End valuation with EMPS (EMPS module)

Values are supplied from running EMPS. The values are aggregated water values for each price area, which needs to be deaggregated before being used by ngLTM. The water values from EMPS divide an aggregated reservoir into a number of layers representing the volume of the reservoir from empty to full. Each layer is a percentage of volume of the reservoir used.

Input data

Input data for the water value module is loaded from VVERD.SAMK files for each area. There’s two dimensions for the values, layer and snow level. Snow level is calculated by a seperate function, but the following chapter is valid for all dimension values.

Input data is N points on a curve where the X-axis denotes percentage volume of the reservoir that is filled, from 0 to 100%. With 50 layers, there should be 51 points on this curve, at 0, 2, 4, 6 … 98, 100.

Modelling

Each reservoir contributes a volume sum rule. The water value is the aggregated value for the area the reservoir is in:

\[\begin{split} \\{i \in reservoirs,\ k = timesteps-1,\ n \in \\{0, 1, ..., num\_layers - 1\\}\\}\end{split}\]

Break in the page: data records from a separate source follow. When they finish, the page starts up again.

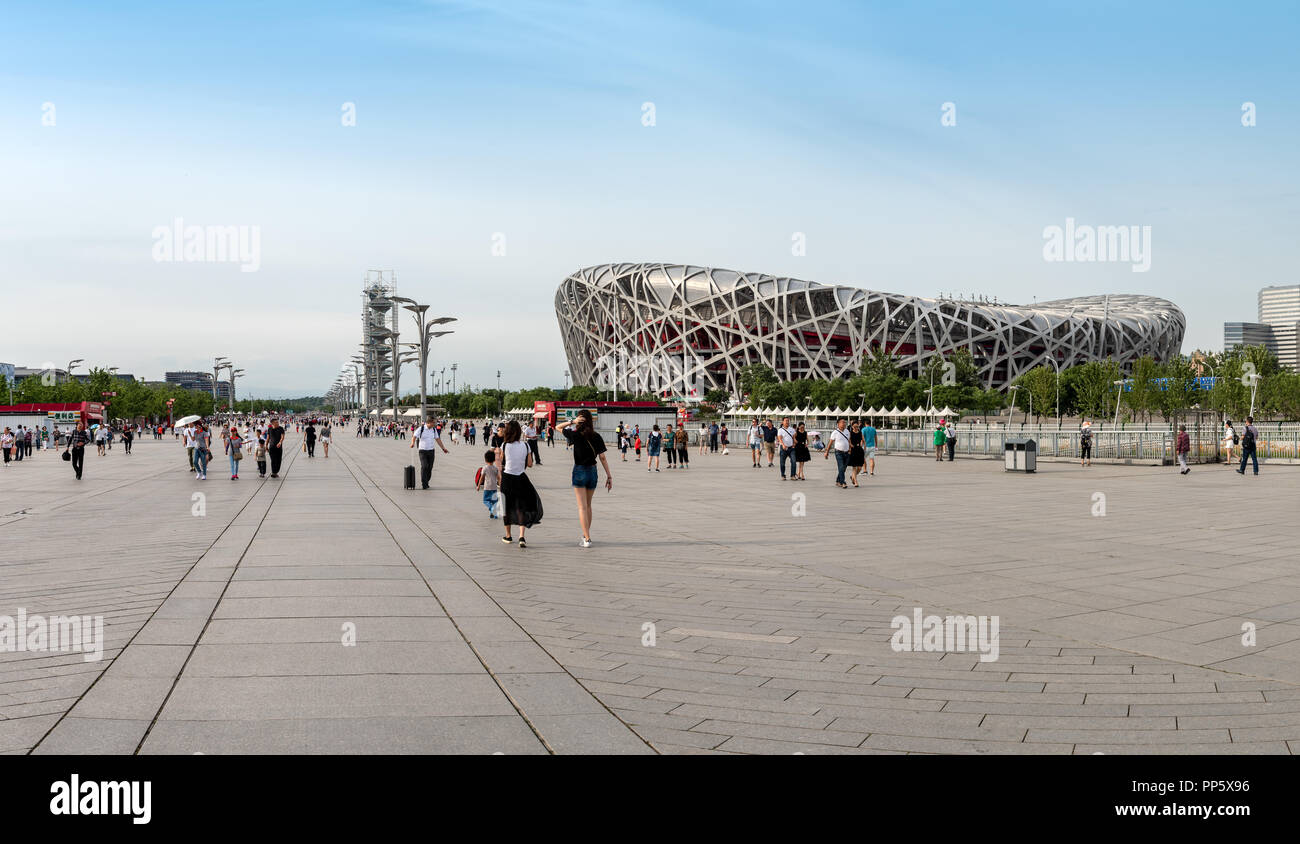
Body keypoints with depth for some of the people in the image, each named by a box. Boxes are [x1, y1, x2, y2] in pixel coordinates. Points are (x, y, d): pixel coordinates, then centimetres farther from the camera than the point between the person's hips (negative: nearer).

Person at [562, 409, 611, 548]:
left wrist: (572, 422, -7)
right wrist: (609, 476, 0)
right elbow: (602, 458, -4)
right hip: (593, 471, 4)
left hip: (579, 471, -4)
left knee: (582, 507, -3)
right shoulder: (597, 436, -2)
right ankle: (586, 535, 29)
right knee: (588, 505, 19)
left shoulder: (576, 435, -10)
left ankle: (587, 539, -10)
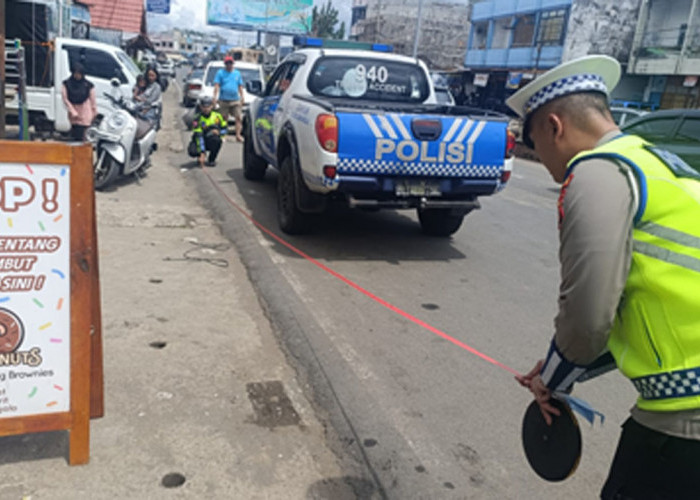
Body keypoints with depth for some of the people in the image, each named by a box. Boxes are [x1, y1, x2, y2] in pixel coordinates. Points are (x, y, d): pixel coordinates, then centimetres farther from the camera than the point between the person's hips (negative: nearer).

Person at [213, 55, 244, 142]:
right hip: (224, 100, -2)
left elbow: (240, 86, 15)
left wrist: (242, 97, 7)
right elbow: (216, 86, -2)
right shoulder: (220, 73, 5)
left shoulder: (237, 73, 14)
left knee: (238, 118, -7)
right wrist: (215, 97, -13)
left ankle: (238, 135, -6)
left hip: (235, 100, 2)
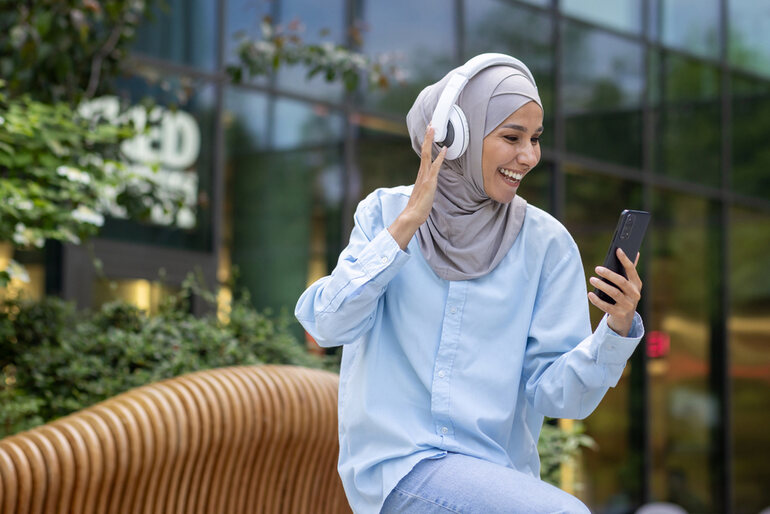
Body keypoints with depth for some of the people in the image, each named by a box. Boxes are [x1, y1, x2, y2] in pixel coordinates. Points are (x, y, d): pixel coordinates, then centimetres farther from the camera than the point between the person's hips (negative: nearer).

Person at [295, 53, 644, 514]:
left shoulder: (546, 243, 1)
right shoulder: (386, 213, 3)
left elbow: (556, 394, -3)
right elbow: (327, 325, -11)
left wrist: (616, 329, -21)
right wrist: (408, 223, -14)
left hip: (496, 470, 3)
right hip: (395, 461, -2)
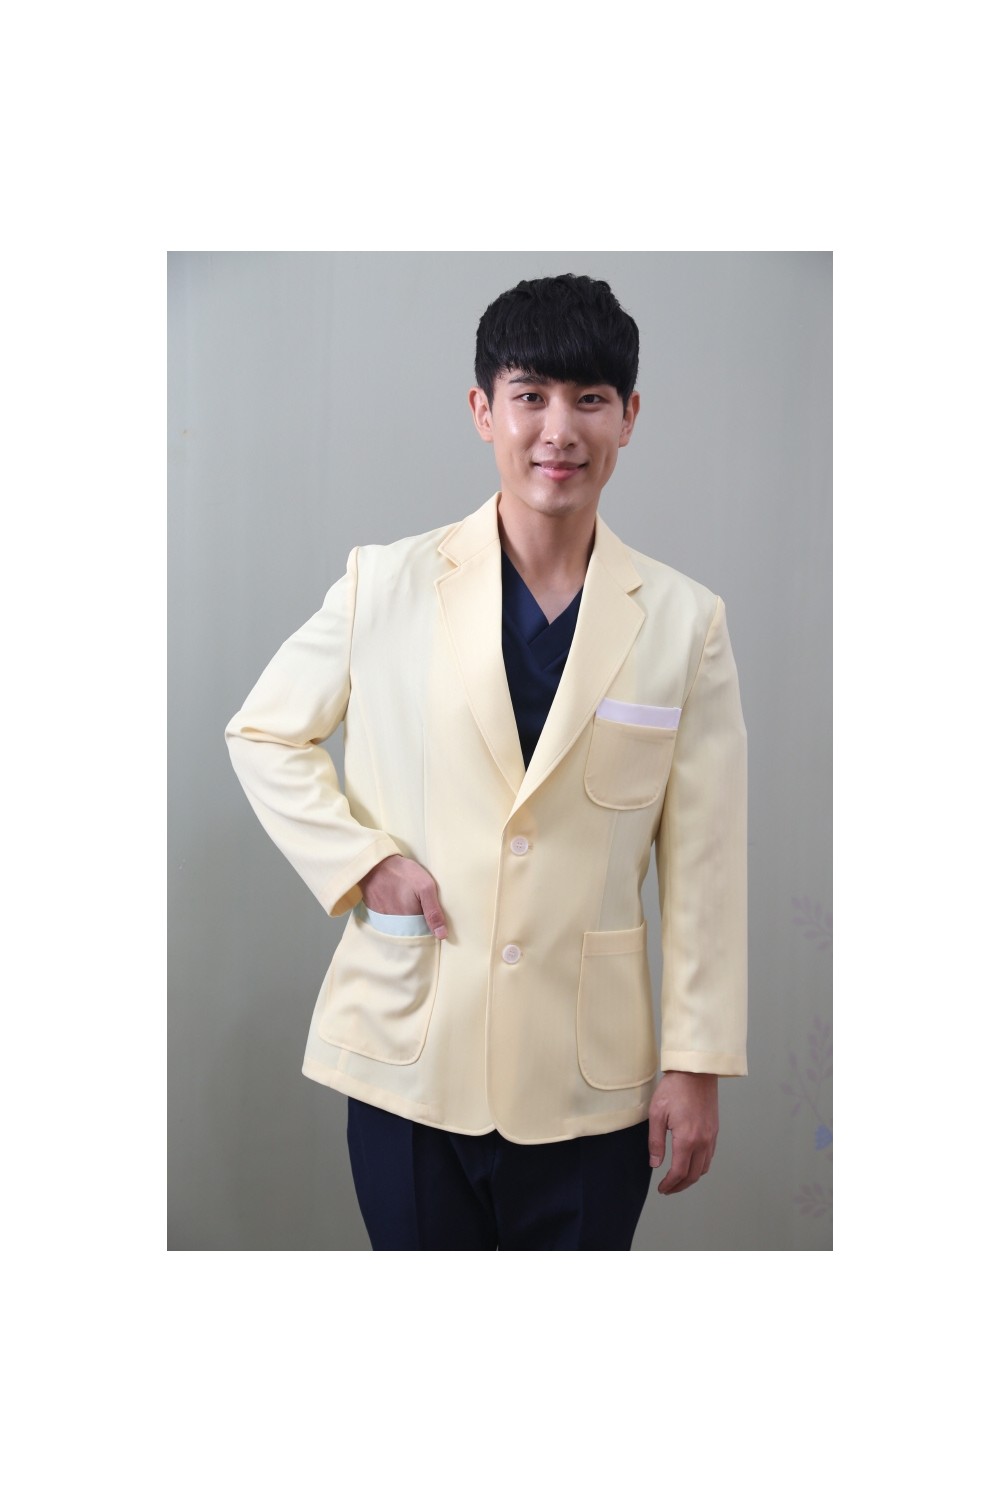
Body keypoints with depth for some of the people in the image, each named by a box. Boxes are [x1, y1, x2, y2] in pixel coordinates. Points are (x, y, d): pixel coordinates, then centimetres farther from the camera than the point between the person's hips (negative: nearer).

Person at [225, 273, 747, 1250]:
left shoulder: (683, 620, -2)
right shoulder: (386, 586, -3)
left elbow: (703, 866, 0)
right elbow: (261, 734, 8)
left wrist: (697, 1062, 0)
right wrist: (361, 861, -7)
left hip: (591, 1081, 0)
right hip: (408, 1059, 0)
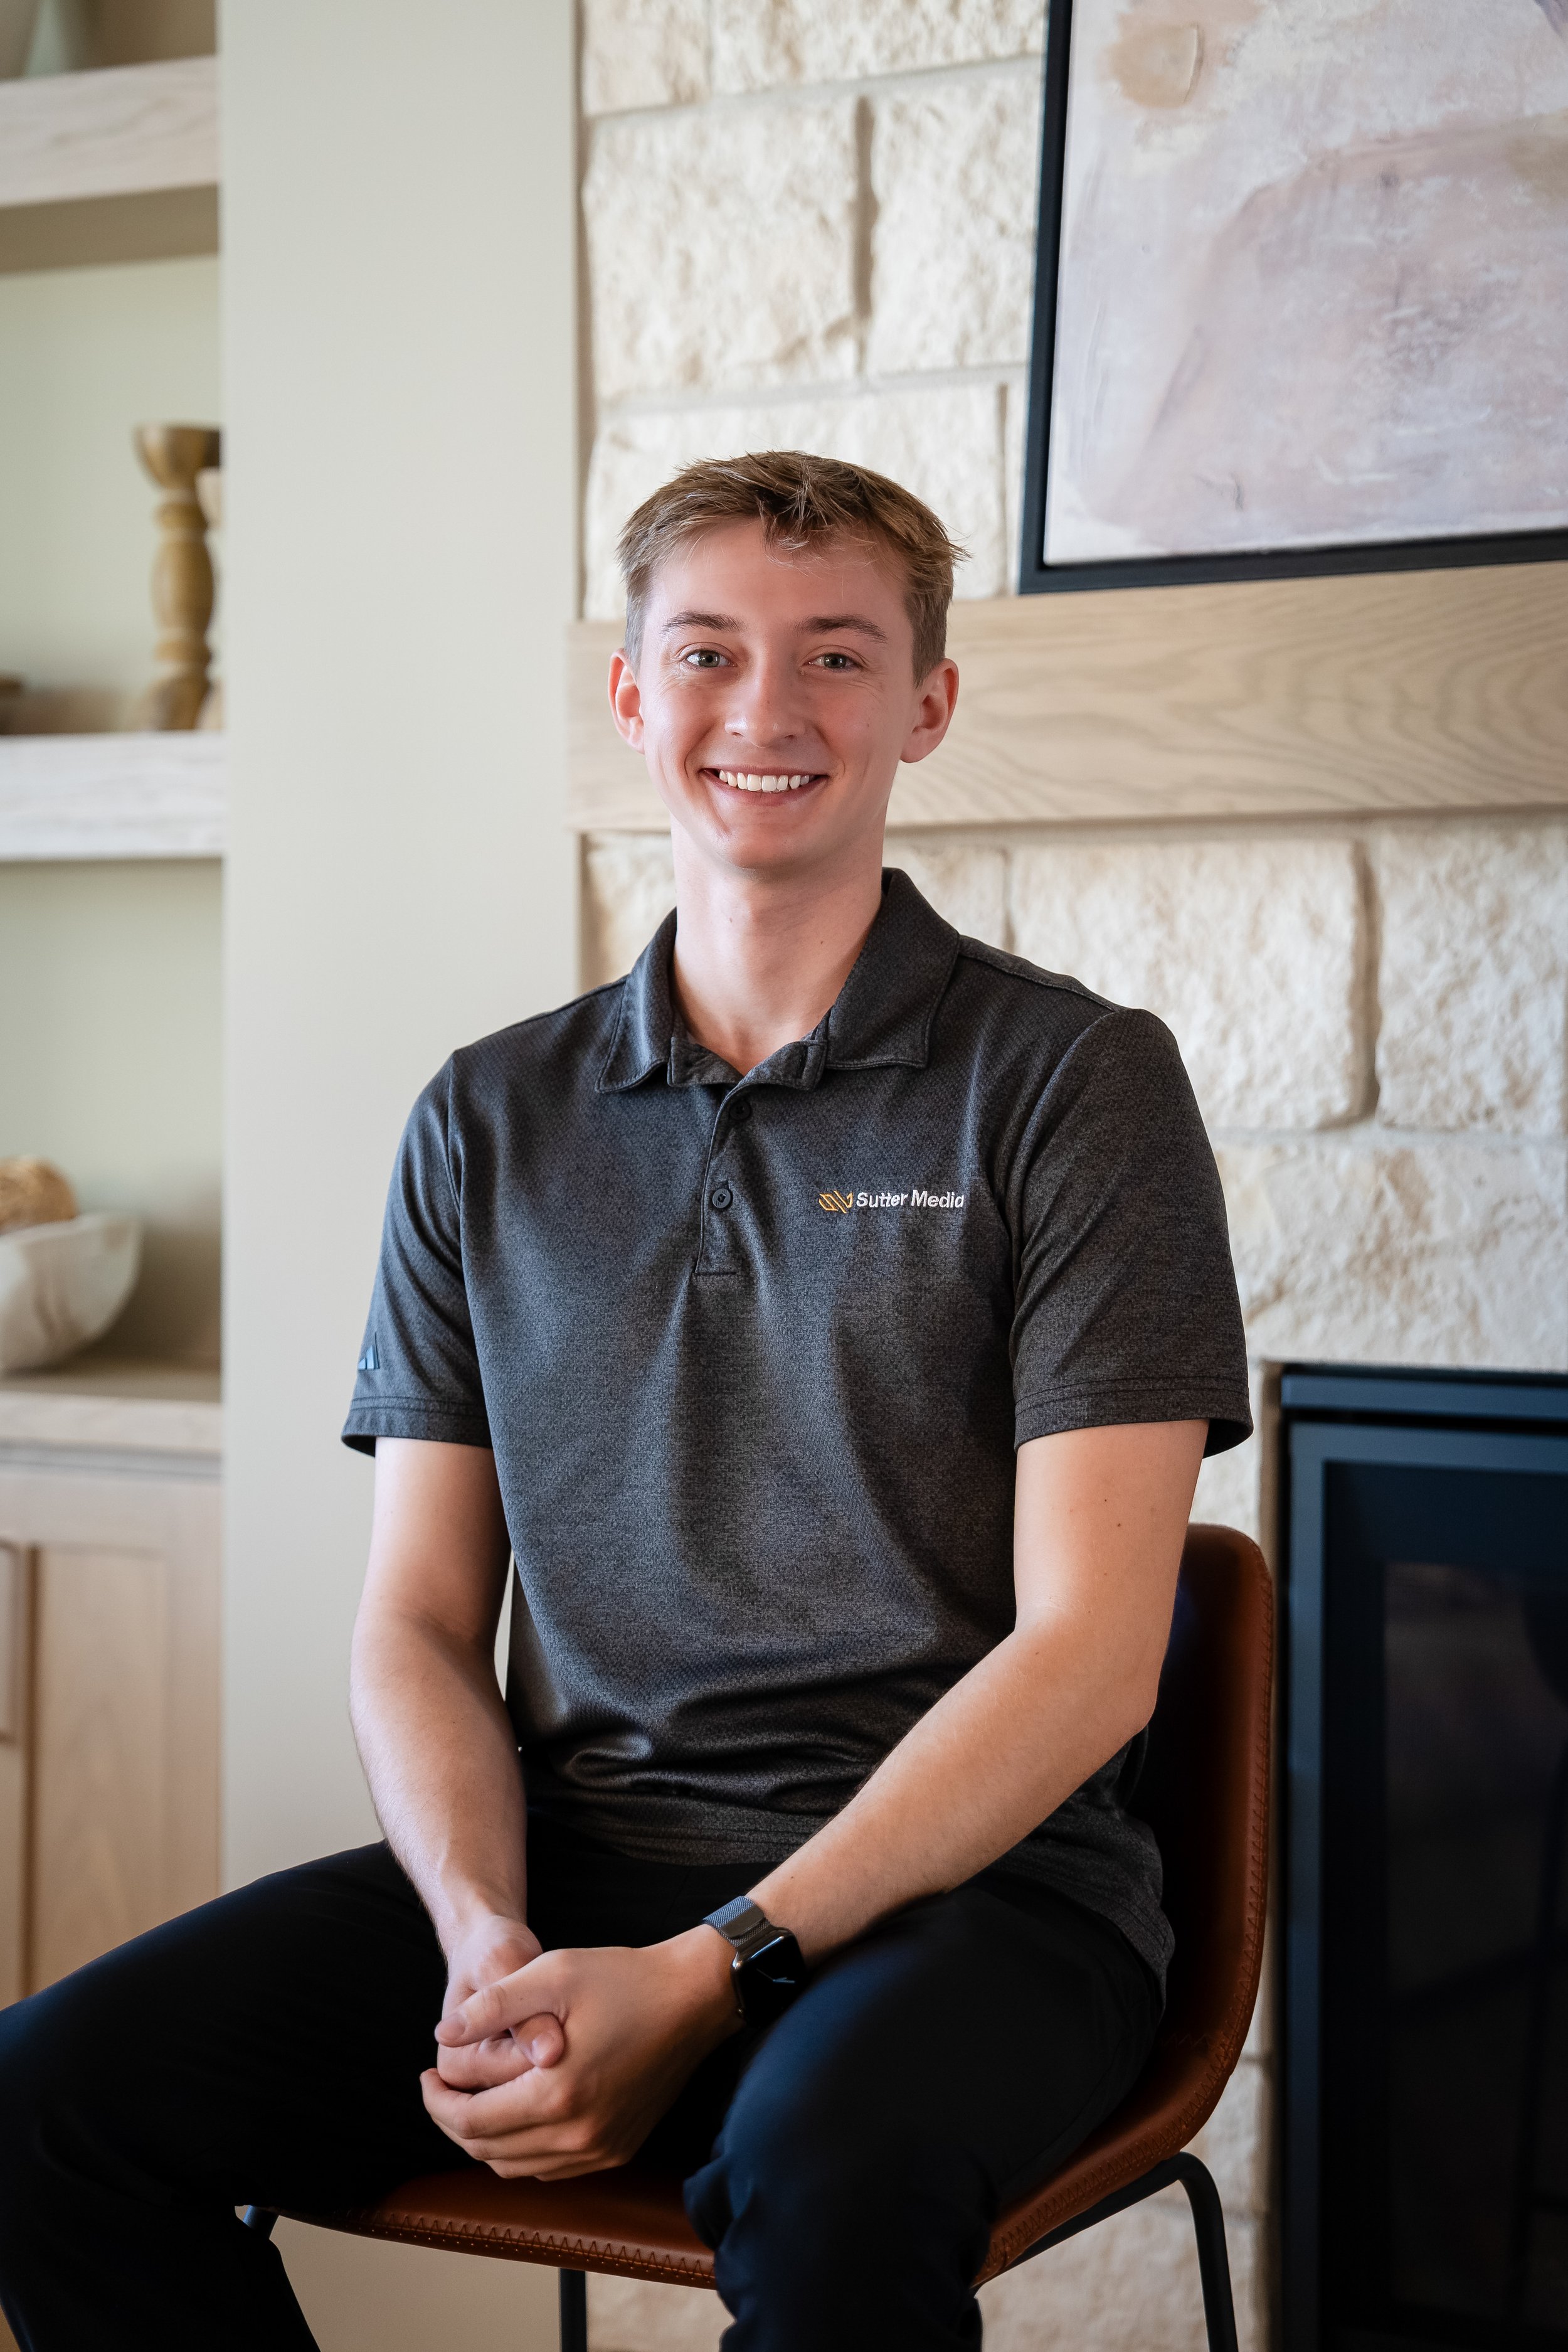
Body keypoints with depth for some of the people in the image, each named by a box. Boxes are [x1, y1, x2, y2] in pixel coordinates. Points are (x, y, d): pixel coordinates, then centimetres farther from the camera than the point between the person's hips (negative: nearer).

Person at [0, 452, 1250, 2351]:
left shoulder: (1076, 1085, -1)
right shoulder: (491, 1123, 12)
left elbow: (1088, 1646, -8)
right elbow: (419, 1621, 9)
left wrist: (709, 1977, -16)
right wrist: (488, 1942, -11)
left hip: (969, 1878, -4)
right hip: (569, 1860, 4)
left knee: (828, 2175, -38)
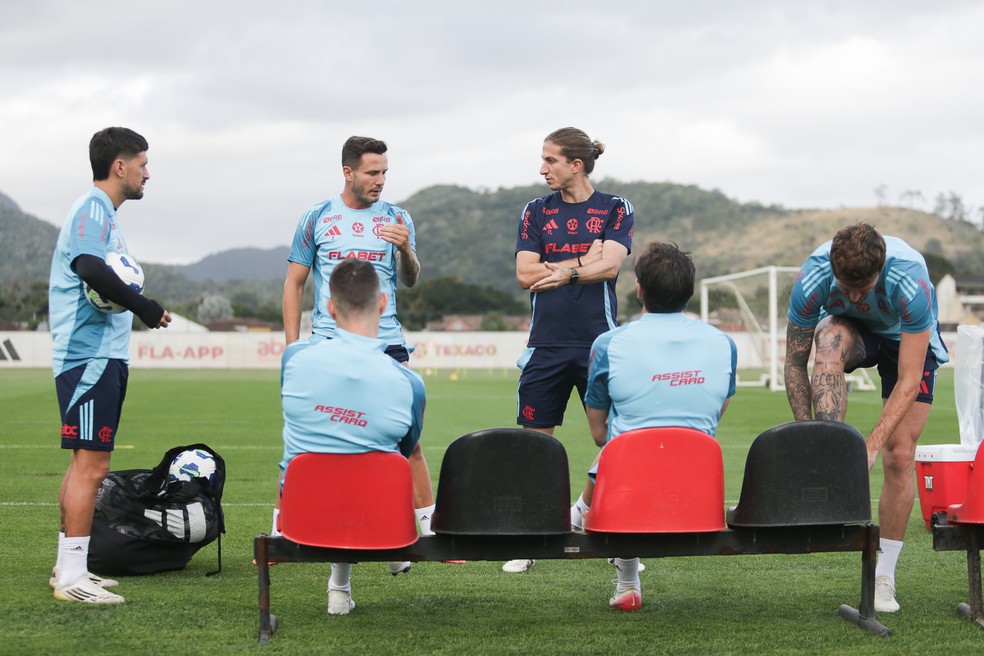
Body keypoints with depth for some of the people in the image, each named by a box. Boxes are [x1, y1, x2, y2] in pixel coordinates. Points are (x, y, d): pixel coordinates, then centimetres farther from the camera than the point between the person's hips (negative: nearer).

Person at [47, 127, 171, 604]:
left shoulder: (102, 212, 20)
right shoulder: (92, 209, -12)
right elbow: (90, 268, -28)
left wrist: (140, 309, 5)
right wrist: (144, 307, -22)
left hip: (102, 355, 11)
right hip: (90, 355, -11)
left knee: (86, 462, 15)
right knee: (91, 464, -11)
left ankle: (68, 567, 23)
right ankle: (71, 576, -9)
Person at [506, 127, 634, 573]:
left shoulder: (615, 210, 5)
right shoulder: (536, 212, 10)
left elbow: (609, 265, -9)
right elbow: (526, 275, 0)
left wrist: (560, 271, -5)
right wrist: (584, 260, -3)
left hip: (598, 342, -2)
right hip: (546, 344, 2)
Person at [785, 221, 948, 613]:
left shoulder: (910, 282, -40)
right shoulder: (813, 279, -34)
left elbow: (909, 381, -36)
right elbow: (794, 363, -23)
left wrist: (872, 445, -42)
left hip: (907, 337, -1)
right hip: (852, 330, 2)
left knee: (899, 456, -11)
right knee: (829, 340, -37)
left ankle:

The reservoir volume is divided into a number of layers with equal percentage size of the maximum volume, depending on how many points that the system gets from input data. The value ResMax is either the physical max or the tactical max if this limit is set on the reservoir. Additionally, there might be a minimum restriction set on the reservoir.

No restrictions:

\[ \textrm{VolSize(i)} = \textrm{PhysMax(i)} \]

Max reservoir restriction:

\[ \textrm{VolSize(i)} = \textrm{PhysMax(i)} - (\textrm{PhysMax(i)} - \textrm{ResMax(i,k)}) \]

Minimum reservoir restriction:

\[ \textrm{VolSize(i)} = \textrm{PhysMax(i)} - \textrm{ResMin(i,k)} \]

Both:

\[ \textrm{VolSize(i)} = \textrm{PhysMax(i)} - \textrm{ResMin(i,k)} - (\textrm{PhysMax(i)} - \textrm{ResMax(i,k)}) \]

The layer sizes are calculated from the size of the total usable volume divided by the number of layers, in percentages:

\[ 0 \leq res\_layer(i,n) \leq \textrm{VolSize(i)} * \frac{num\_layers}{100.0} \]

\[ \textrm{VOLSUM}(i): res(i,k) = \sum_{n=0}^{layers}res\_layer(i,n) \]

The objective function contains the value of each layer, and ensures that the “lower” layers are used first.

\[ Obj^{min}: C^Tx - \sum_{i}^{reservoirs}\sum_{n=0}^{layers}\textrm{EnergyEquivalent}(i)*\textrm{WaterValue}(n)*res\_layer(i,n) \]

Important: The input data from the loader is in increasing positive value, meaning we need to invert the order and multiply by -1 to have functional values for ngLTM. The first and lowest value is reserved for use if the reservoir has a minimum volume restriction, and discarded if not. The following points will become the cost of the corresponding vol_cost variable, scaled by the global energy equivalent as explained above.

If the reservoir has a minimum volume restriction, the lowest layer value scaled by the enrgy equivalent is added to the objective cost of the res_min variable.

Important: The value itself is not interpolated between layer values.

Note: Target reservoirs do not get an end valuation.